■ **Fragmento proporcionado**
####################
A mí, como supongo que a muchos de los que lean estas líneas, me educaron en la discreción, en el comportamiento que hace gala del proverbio “en boca cerrada no entran moscas”. Quizá por eso me sonroje cuando veo fotos o leo escritos que se basan en la autosatisfacción, en mira que guapo soy y que guapos son los míos, venga a cuento o no lo venga. Siento una especie de vergüenza ajena, algo así como si fuera yo el exhibicionista, como si me hubiera dado por abrirme la gabardina en un parque público, dicho sea en un sentido figurado. Porque los exhibicionistas de las redes lo que muchas veces hacen, aun sin darse cuenta, es mostrar sus intimidades a la humanidad, aunque ellos crean que lo que están enseñando es la parte bonita de sus vidas.

Por supuesto que no todos los que usan con profusión las redes son así, porque hay muchos que lo hacen con la mesura y el tacto que se requieren cuando uno es objeto de atención. Pero si me he decidido a escribir este artículo es porque he observado una cierta tendencia hacia la vertiente peligrosa de esta clase de exhibicionismo, incluso en gentes sensatas. Tengo la impresión de que como nadie pone freno a tal deformación, pueda llegar a apoderarse de las mentes desprevenidas, sin que ni siquiera se den cuenta. Por es me atrevo a dar una señal de alarma, por lo menos a mis amigos, quiero decir a los que lean este blog. 

Después, que cada uno haga de su capa un sayo o de su red un escaparate.


26 de septiembre de 2021

Las palabras las carga el diablo

Estamos asistiendo en España en las últimas semanas a una larga secuencia de ataques a homosexuales, a miembros del colectivo LGTBI, de tanta crueldad y sadismo que cuesta aceptar que estén ocurriendo dentro de nuestras fronteras. No voy aquí a enumerarlos ni a entrar en sus detalles, porque de todos son muy conocidos. Pero sí voy a intentar analizar sus posibles causas, entre las que no me cabe la menor duda que figura el repetido mensaje de la ultraderecha contra cualquier manifestación en las relaciones sentimentales que se aparte de la ortodoxia judeo-cristiana. Ahora, cuando la bicha que han alimentado con sus ataques verbales se ha salido de los límites de las simples palabras y ha pasado descaradamente a picar con su veneno, me ha venido a la memoria aquel viejo proverbio: las palabras las carga el diablo.
####################
■ **Ejercicios por completar**
1. Decide si cada afirmación coincide con el fragmento del blog y responde sí o no, citando literalmente las palabras que lo deciden. (a) Quien escribe dice haber recibido una educación basada en la discreción. (b) Según el texto, todos los que usan mucho las redes son exhibicionistas. (c) La entrada sobre los ataques enumera y detalla cada uno de ellos.
2. Prolonga el fragmento del blog a partir de su última oración, siguiendo la reflexión sobre los ataques al colectivo LGTBI.

■ **Extracto de datos**
####################
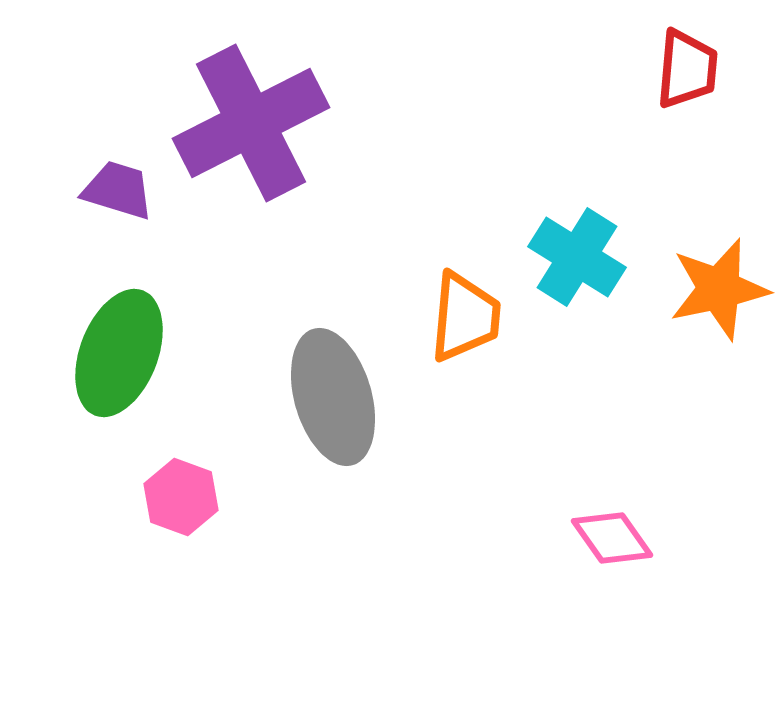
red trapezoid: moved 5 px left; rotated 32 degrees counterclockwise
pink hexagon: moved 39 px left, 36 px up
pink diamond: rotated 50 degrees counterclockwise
####################
■ **Resultados del ejercicio**
1.
(a) Sí: «me educaron en la discreción».
(b) No: «Por supuesto que no todos los que usan con profusión las redes son así».
(c) No: «No voy aquí a enumerarlos ni a entrar en sus detalles».

2.
España, les guste o no a los homófobos, es un país tolerante. Yo me siento orgulloso de ello, como de que nos hayamos dotado de unas leyes avanzadas que regulan este tipo de relaciones. No somos los únicos en el mundo, por supuesto, pero sí estamos entre los países pioneros, a los que poco a poco se va sumando el mundo civilizado, es decir, el mundo desarrollado. Sin embargo, entre nosotros permanece todavía el rescoldo de la Inquisición, aunque ahora sus manifestaciones se prodiguen fuera de las esferas religiosas oficiales. Son los restos de unas llamas medievales, de una religión que durante siglos decidió imponer su credo a sangre y fuego, nunca mejor dicho.

La ultraderecha niega su responsabilidad y amenaza con acudir a los tribunales. Y la derecha, esa que teme el “sorpasso” por su diestra, justifica a los primeros con palabras y argumentos más o menos tímidos y ambivalentes. Gobiernan juntos en muchos lugares y no pueden aceptar que sus compañeros de viaje sean acusados de provocar con sus palabras situaciones de violencia como las que, un día sí y otro también, estamos contemplando con estupor.

Me he preguntado muchas veces qué pasará por la cabeza de los homófobos cuando hablan o actúan contra los homosexuales; y he llegado a la conclusión de en el fondo de sus mentes subyace un problema de inseguridad. Si no albergaran ninguna duda respecto a su propia identidad sexual, es muy posible que entendieran o al menos aceptaran que puede haber distintos tipos de relaciones o predilecciones afectivas. Pero su propia inseguridad los lleva a necesitar expresar a bombo y platillo su rechazo homófobo, para que de esa manera quede claro que ellos no lo son. La psicología debería ahondar en este estudio. Es muy posible que nos lleváramos grandes sorpresas.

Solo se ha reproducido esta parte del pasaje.